Ahora bien, la mayoría de los fuegos artificiales
que existen en plaza, provienen de pequeñas talleres clandestinos en donde la
seguridad es lo que menos cuenta, con tal de bajar costos y poder competir
contra la buena pirotecnia.
Hay una máxima popular que no falla y que dice que: “no existen fuegos artificiales seguros” y esto obligatoriamente hay que respetarlo.
Algunas de las sugerencias que no deben ser desoídas son: no colocar los elementos de pirotecnia en los bolsillos, no exponerlos a fuentes de calor, encender un elemento por vez, luego de encendido el artefacto retirarse a una distancia prudencial, aquellos fuegos de artificio voladores (cañitas, cohetes, etc.) no deben ser apuntados hacia ninguna persona, construcciones, elementos combustibles y/o árboles frondosos.
No usarlos dentro de la vivienda y mantenerlos en el piso; nunca en las manos ni en botellas ni latas. Cuando un producto no explote no debe tocarse, aunque la mecha parezca apagada.
Se debe proteger los oídos de los niños, con tapones usados en natación. No dejar los artículos al sol o próximos a fuentes de calor. Pero lo básico y fundamental, los menores siempre deben estar acompañados por una persona mayor.
En una época pensé que yo era el único neurótico al que el bochinche de los petardos lo sacaba de quicio. Luego me di cuenta que somos muchos, los que odiamos tal práctica. Pero a veces, no puedo evitar desear, que el ocasional detonador de petardos, lo hiciera estallar dentro de su anatómico, para que sufra, al menos un poquito, como lo hacen mis oídos.
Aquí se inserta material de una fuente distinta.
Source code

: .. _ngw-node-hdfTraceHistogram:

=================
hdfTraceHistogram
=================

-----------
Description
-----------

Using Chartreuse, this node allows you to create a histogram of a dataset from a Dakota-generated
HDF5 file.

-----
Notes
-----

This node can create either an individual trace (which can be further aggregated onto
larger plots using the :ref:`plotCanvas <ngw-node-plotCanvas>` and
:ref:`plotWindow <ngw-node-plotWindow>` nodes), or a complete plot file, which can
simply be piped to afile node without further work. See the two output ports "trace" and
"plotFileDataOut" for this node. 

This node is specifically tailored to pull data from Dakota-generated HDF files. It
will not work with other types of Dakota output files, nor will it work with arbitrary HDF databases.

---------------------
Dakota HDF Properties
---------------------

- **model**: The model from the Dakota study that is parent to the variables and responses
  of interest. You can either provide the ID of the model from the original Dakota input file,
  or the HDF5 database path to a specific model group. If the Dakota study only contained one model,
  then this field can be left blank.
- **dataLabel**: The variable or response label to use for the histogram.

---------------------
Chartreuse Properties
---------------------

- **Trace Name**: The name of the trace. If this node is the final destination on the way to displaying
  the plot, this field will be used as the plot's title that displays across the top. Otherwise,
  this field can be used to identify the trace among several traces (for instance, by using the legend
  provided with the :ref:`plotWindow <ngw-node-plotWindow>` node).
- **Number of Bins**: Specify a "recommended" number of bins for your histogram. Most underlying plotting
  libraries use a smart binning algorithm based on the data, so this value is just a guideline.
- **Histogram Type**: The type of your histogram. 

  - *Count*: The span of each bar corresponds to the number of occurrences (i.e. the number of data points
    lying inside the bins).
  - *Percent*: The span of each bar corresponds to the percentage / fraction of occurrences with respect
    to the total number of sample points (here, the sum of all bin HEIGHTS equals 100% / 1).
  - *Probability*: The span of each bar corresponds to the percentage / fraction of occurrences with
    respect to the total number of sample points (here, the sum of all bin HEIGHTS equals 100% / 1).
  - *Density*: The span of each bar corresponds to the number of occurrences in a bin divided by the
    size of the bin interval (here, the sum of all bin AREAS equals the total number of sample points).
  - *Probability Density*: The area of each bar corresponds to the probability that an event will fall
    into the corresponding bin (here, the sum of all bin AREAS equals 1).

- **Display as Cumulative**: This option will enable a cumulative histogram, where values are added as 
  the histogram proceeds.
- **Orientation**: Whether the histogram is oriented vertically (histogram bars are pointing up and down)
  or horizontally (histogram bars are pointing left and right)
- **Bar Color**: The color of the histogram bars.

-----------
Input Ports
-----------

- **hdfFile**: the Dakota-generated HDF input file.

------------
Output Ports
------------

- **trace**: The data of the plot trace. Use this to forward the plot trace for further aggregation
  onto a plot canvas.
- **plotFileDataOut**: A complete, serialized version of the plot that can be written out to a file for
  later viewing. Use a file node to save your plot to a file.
Que sus simpáticos nombres no los engañe. Doce por uno, Cebollón, Rompe Portón, Volcano, Florerito, Bengala de Lluvia, Mariposa voladora y OVNI ya que todos ellos puede arruinarle la vida para siempre a su hijo, sobrino, nieto o cualquier menor que usted aprecie o ame. En solo un descuido la fatalidad puede presentarse. Goce con las fiestas y no las arruine con una tragedia.